Image of Private Life
Author(s): 
Release Date: 
May 3, 2010
Publisher/Imprint: 
Alfred A. Knopf
Pages: 
318
Reviewed by: 

Long before she was awarded the Pulitzer Prize for her brilliant, Lear-inspired novel, A Thousand Acres, Jane Smiley was winning admirers for her pitch-perfect stories and novellas. Collections entitled Ordinary Love & Good Will, and The Age of Grief were concise and intimate portraits of family drama, mesmerizing in their quiet intensity.

Since then, Smiley has been both prolific and expansive, but in Private Life, she is working her magic on a much larger, indeed an epic, landscape.

Using the narrative focal point of a Midwestern woman whose distinction appears limited to being the wife of an eccentric “genius,” Smiley examines American values as they tilt and swerve through the turn of the twentieth century and toward the complicated tensions of World War II. As Margaret Mayfield of St. Louis, Missouri, child of the 1880s, becomes the bride of Captain Andrew Jackson Jefferson Early, and moves with him to San Francisco, her perspective widens to take in the newly vast sweep of the United States.

A mostly dutiful, though childless, wife, she supports her husband’s increasingly manic fascinations with esoteric science, keeping her growing fears about his mental health to herself. In stark contrast is her friend Dora Bell, also from St. Louis, yet fiercely determined to immerse herself in wide adventures in Europe, reporting from Spain at the height of the Civil War.

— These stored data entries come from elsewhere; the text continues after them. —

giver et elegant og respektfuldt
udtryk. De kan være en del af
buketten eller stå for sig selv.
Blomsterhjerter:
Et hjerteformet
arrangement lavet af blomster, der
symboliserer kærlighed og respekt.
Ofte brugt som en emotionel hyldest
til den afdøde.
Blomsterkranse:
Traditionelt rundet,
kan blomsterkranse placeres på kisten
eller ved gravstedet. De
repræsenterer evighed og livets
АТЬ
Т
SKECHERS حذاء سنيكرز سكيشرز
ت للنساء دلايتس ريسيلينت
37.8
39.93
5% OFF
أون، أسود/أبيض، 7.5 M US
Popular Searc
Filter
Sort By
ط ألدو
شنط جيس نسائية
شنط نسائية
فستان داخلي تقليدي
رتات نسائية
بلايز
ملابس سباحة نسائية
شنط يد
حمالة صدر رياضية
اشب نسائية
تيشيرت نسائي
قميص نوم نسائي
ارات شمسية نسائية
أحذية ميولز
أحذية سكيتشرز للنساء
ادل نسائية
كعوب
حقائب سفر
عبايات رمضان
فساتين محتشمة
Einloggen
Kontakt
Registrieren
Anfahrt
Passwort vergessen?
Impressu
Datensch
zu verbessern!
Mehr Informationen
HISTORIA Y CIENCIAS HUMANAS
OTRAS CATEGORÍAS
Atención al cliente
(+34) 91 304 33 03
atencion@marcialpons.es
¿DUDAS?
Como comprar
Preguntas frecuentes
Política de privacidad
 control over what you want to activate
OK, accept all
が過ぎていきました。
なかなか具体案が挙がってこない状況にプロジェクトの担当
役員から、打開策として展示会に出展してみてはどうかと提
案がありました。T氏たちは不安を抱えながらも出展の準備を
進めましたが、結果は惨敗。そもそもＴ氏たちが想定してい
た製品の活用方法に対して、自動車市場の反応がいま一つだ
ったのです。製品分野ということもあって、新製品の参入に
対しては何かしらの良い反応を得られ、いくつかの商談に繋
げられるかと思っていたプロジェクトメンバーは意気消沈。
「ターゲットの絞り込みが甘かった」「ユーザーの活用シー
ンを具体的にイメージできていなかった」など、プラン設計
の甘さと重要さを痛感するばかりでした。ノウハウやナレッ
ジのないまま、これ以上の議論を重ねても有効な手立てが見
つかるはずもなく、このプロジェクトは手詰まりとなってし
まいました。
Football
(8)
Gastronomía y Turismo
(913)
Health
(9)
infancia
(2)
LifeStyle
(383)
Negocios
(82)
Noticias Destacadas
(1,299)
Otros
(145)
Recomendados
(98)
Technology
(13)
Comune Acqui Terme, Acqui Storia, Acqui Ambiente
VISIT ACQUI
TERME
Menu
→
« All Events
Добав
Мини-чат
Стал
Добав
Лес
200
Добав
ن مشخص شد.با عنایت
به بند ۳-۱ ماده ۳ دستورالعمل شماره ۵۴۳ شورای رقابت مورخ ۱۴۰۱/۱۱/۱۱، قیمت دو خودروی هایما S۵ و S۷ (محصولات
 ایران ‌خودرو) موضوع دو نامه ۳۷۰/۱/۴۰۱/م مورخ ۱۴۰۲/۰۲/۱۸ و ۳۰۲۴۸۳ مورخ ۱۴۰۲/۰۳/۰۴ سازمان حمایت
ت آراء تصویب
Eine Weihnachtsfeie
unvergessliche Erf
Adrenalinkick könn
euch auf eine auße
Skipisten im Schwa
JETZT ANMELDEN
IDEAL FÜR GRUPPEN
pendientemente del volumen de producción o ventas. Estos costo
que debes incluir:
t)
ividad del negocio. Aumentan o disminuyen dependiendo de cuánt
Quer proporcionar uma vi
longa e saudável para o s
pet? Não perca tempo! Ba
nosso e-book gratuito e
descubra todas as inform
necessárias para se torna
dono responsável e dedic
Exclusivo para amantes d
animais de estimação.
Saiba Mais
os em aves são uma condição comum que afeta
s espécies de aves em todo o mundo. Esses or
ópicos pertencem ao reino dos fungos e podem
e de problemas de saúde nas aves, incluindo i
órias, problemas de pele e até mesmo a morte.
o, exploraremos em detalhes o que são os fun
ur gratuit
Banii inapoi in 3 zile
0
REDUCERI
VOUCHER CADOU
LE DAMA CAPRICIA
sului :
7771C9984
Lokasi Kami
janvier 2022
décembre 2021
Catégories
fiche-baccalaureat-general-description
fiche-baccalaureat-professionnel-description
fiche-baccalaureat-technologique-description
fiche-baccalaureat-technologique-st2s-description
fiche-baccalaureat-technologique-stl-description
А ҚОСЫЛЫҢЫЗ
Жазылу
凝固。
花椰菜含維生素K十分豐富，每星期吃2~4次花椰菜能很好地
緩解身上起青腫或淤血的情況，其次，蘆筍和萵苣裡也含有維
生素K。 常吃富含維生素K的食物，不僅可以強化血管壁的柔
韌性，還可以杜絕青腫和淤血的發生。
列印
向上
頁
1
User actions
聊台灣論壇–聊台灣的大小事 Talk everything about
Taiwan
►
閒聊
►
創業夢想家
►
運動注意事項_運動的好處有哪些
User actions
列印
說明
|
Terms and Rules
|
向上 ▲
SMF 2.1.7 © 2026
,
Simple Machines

Pete Krizenko, enigmatic and irresistible, represents yet another vital link to the “public life” Margaret seems to believe she must avoid. Nevertheless, her tentative steps beyond the threshold of Captain Early’s house eventually lead Margaret to intriguing encounters with multigenerational Japanese immigrants.

Although her slow awakenings are primarily personal—involving her “private life”—her recognition of the stakes involved in the internment of Japanese civilians is what brings this novel to its most panoramic subject matter. That being said, Smiley’s writerly gifts are most effective in small, revealing moments such as this emblematic bit of narcissism: “Andrew had not yet purchased a bed large enough for both of them—it was as if, until he saw both of them in the room, the need for such a bed had not occurred to him.”

Ultimately, Private Life is a reminder of the strange attraction and antagonism between those like Captain Early, perpetually turning their gaze toward the cosmos, and those like Margaret, who thinks to herself: “A wife could know that her husband was thoroughly wrong, but the last thing on earth she could do was say so.”

When this difference of perspective becomes a matter of life and death for people she has come to love and respect far more than her own husband, Margaret, “invaded again by the universe,” has to reconsider the meaning of marriage altogether.